(WHAT TO WORK ON)
What is the number of lines below that contain the string "three"? Give it and nothing else.

- - - - - - -

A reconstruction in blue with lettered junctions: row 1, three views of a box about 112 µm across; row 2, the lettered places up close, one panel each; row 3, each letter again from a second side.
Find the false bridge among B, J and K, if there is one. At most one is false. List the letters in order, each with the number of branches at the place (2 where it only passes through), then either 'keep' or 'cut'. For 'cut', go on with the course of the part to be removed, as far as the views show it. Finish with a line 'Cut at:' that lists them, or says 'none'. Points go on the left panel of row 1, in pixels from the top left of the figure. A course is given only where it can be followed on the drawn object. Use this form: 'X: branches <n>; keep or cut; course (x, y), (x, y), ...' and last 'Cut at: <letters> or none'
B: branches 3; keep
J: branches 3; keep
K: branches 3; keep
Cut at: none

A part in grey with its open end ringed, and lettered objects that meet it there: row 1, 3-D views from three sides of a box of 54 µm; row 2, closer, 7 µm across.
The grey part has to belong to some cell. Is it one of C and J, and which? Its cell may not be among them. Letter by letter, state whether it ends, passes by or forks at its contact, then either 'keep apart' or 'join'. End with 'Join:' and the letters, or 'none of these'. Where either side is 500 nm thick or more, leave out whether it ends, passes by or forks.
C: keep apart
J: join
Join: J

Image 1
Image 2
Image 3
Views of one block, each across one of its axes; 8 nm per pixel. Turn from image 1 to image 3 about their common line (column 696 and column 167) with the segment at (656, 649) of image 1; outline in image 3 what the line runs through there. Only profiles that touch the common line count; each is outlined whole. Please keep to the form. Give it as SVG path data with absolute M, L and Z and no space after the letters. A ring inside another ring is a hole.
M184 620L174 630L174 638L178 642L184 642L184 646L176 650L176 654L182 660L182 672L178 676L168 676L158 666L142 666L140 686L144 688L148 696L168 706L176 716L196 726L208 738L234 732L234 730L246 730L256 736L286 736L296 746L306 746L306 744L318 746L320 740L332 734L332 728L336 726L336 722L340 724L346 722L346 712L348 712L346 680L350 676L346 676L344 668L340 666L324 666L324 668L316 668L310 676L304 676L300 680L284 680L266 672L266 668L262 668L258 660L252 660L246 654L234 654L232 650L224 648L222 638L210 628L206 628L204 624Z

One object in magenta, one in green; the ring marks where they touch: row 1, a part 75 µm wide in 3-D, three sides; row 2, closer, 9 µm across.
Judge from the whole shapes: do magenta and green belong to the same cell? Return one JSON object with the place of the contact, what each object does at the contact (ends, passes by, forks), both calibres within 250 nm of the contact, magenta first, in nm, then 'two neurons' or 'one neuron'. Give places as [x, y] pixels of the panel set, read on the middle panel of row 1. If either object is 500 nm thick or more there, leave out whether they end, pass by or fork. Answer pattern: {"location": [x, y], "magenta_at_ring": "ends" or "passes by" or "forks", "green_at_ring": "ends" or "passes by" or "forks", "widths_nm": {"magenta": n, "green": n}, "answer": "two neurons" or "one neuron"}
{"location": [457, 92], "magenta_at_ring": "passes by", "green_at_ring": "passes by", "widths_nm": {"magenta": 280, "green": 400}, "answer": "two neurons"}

- - - - - - -

(ANSWER TO THIS EXERCISE)
3